A senior asked if she was nervous about going into the army.

“You’re all waiting to see which colleges you’ll be going to and you want the best one or the one that’s most fun,” Sharon responded. “It’s the same with us but we are going into the army. We want the best unit, or the one with the hottest guys….”

Hen recalled how, as a child, he was on his way to an ice cream shop that was blown up just before he arrived. “I saw some of the [most] horrible things you could see. And when I got home, I told my mother what happened and she said, ‘OK, you’re alive. That’s the most important thing.’ And she turned around and kept cooking. And we moved on. 

“There was no therapy, but instead of teaching me to hate or to be resentful, she focused on the fact that I’m alive. 

“This is what we’re doing in Israel,” he concluded. “We celebrate life.” 
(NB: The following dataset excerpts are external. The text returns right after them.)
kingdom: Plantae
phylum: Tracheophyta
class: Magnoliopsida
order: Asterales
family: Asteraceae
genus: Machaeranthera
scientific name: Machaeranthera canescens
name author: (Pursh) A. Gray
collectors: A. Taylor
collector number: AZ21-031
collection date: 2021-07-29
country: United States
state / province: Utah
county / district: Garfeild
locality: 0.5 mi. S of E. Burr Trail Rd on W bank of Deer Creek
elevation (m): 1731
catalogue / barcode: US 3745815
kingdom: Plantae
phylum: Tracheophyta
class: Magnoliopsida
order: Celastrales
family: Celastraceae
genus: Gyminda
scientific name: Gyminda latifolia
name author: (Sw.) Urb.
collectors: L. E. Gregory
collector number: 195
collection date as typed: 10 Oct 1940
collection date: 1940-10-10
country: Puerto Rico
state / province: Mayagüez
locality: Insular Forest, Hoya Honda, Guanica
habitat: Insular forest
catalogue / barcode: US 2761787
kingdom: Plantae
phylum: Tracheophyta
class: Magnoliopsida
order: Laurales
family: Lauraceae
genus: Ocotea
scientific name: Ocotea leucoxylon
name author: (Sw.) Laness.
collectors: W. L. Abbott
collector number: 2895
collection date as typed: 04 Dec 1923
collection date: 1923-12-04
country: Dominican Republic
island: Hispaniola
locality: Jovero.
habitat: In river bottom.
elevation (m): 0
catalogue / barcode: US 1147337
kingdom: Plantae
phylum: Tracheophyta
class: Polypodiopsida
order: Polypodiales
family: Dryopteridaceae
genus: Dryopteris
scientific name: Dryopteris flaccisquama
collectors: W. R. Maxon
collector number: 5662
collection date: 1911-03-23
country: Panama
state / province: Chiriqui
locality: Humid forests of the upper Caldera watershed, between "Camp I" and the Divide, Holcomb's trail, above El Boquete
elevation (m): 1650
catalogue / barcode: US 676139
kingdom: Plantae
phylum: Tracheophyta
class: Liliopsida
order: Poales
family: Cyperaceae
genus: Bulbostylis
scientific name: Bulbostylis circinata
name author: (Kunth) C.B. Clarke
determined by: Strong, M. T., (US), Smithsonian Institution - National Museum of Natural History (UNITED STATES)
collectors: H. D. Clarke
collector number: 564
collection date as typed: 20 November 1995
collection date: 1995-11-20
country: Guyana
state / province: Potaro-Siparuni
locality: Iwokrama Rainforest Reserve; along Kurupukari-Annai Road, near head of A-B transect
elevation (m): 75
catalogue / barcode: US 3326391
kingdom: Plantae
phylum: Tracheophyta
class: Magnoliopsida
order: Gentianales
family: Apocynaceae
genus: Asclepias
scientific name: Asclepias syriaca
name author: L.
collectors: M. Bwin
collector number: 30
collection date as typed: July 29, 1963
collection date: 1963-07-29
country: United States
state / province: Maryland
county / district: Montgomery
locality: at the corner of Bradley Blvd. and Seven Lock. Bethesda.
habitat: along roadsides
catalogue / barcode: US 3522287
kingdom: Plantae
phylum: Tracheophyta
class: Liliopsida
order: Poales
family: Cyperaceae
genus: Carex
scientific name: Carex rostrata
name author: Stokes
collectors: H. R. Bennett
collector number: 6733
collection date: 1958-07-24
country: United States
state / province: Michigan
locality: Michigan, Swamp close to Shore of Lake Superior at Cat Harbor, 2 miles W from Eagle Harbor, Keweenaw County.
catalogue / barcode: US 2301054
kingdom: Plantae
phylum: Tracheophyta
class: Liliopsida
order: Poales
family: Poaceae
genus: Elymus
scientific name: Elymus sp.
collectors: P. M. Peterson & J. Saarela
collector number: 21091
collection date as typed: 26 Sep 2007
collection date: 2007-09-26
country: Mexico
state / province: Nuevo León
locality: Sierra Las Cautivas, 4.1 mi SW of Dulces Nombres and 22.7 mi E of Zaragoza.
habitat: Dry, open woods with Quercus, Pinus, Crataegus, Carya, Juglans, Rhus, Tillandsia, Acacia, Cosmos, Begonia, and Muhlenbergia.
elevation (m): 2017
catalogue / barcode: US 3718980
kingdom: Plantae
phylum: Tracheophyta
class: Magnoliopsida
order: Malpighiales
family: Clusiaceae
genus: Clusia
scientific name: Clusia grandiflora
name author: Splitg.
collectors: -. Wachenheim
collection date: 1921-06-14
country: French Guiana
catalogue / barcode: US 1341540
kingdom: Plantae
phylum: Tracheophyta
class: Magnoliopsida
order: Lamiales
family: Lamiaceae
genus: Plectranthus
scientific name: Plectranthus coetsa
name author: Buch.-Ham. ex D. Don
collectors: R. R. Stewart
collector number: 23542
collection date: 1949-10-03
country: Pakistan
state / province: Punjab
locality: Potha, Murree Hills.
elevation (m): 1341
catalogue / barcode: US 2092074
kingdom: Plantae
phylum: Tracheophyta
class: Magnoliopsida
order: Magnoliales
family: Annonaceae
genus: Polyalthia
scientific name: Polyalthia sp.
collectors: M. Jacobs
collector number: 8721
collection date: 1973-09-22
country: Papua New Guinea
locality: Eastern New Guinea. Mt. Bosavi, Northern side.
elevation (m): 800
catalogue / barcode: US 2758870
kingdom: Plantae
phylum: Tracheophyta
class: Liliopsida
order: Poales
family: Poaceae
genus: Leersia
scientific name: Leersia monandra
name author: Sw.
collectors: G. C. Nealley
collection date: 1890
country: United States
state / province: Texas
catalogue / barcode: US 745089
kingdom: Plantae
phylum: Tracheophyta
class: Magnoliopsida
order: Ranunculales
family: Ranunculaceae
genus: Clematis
The incident had a direct impact on his choice of a non-combat unit for his army service: 

“I wanted minimum conflict,” he said, and ended up in the Coordination of Government Activities in the Territories unit, which manages humanitarian issues in the West Bank and Gaza. “How many armies do this? It reflects how committed the Israeli army is to protecting human life and human rights,” he said. 

Asked whether friends and family understood his choice, he struggled to answer, and finally said, “It’s really hard. It’s a thin line to walk. But people who see the bigger picture understand. People who believe in a better future understand. My job was to make the army better.”

The students seemed to get a lot out of the presentations. Tenth-grader Audrey Mahl, in the gender studies elective, said, “This was awesome. It was so great. I loved it. I just did not realize what was entailed in going into the army in Israel.” Laina Haymes, a sophomore in the genocide class, said, “It was really interesting and offered a different perspective.”